SEBI working on alternative model of corporate governance

New Delhi: In a bid to bring in greater transparency and enhance accountability of India Inc, market regulator Securities and Exchange Board of India (SEBI) on Wednesday said it is working on an alternative model of corporate governance.

“A committee is working on it. We have also asked the MCA (Ministry of Corporate Affairs) to broaden the scope of section 55 of Companies Act 1956 which is now clause 22 of Companies Bill,” SEBI Executive Director Usha Narayanan said at an ASSOCHAM event here.

The alternative model of corporate governance will be designed in such a manner that it will suit the needs of Indian companies, she said adding the existing model is closer to international practice.

Corporate governance is maximising the shareholder value in a Corporation while ensuring fairness to all stakeholders, customers, employees, investors, and other stakeholders.

Corporate governance norms for listed and to-be-listed companies should be completely in SEBI’s domain, she said.

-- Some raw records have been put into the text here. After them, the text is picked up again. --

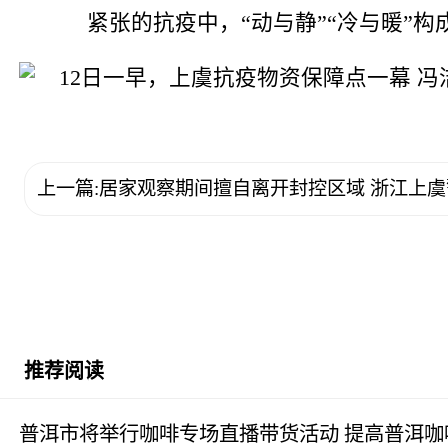
紧张的抗疫中，“动与静”“冷与暖”构成
上一篇:居家观察期间擅自离开封控区域 浙江上虞
推荐阅读
普洱市将举行咖啡专场直播带货活动 提高普洱咖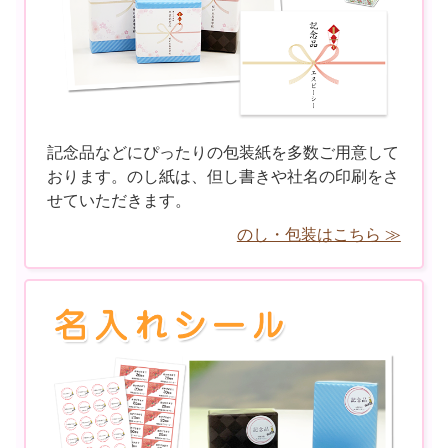
記念品などにぴったりの包装紙を多数ご用意して
おります。のし紙は、但し書きや社名の印刷をさ
せていただきます。
のし・包装はこちら ≫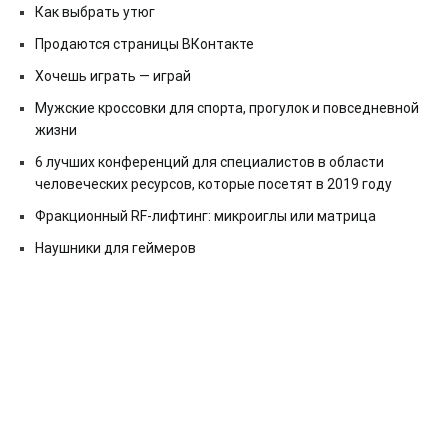
Как выбрать утюг
Продаются страницы ВКонтакте
Хочешь играть — играй
Мужские кроссовки для спорта, прогулок и повседневной
жизни
6 лучших конференций для специалистов в области
человеческих ресурсов, которые посетят в 2019 году
Фракционный RF-лифтинг: микроиглы или матрица
Наушники для геймеров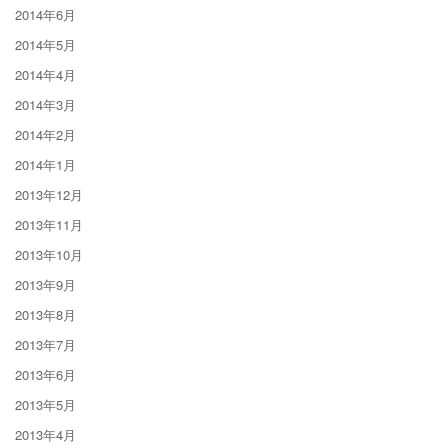
2014年6月
2014年5月
2014年4月
2014年3月
2014年2月
2014年1月
2013年12月
2013年11月
2013年10月
2013年9月
2013年8月
2013年7月
2013年6月
2013年5月
2013年4月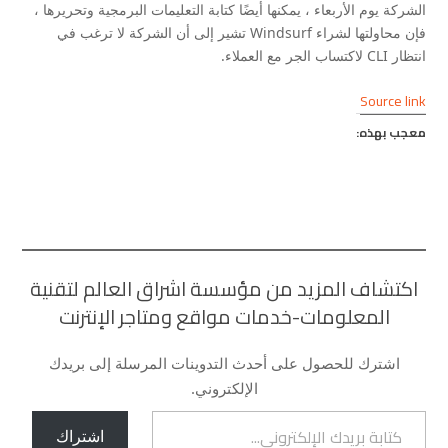
الشركة يوم الأربعاء ، يمكنها أيضًا كتابة التعليمات البرمجية وتحريرها ،
فإن محاولتها لشراء Windsurf تشير إلى أن الشركة لا ترغب في
انتظار CLI لاكتساب الجر مع العملاء.
Source link
معجب بهذه:
اكتشاف المزيد من مؤسسة اشراق العالم لتقنية
المعلومات-خدمات مواقع ومتاجر الإنترنت
اشترك للحصول على أحدث التدوينات المرسلة إلى بريدك
الإلكتروني.
كتابة بريدك الإلكتروني...
اشتراك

Standing Committee on finance has also recognised the need for sectoral regulator having more stringent rules than what is contained in the parent Act that governs companies, she added.

Under the present system, unlisted companies are governed by the norms prescribed in the Companies Act, while listed companies follow Clause 49 of SEBI’s Listing Agreement.

Regarding jurisdiction on end use of IPO funds, Ms. Narayanan said, it is completely in the domain of the MCA as SEBI deals with disclosures.

Besides, she said, the MCA also looks into it through its early warning system and exchanges provide the MCA with quarterly results, as and when required.

Former MCA director Manoj Arora said, “It is above all the responsibility of the shareholders to question whether their money has been duly utilised.”

Further, Ms. Narayanan said that SEBI is working on creating a unified platform which will enable companies to file their financial reports on just one platform.

“The reports will then be passed on to various exchanges. Companies would not need to file reports with different exchanges separately,” she said.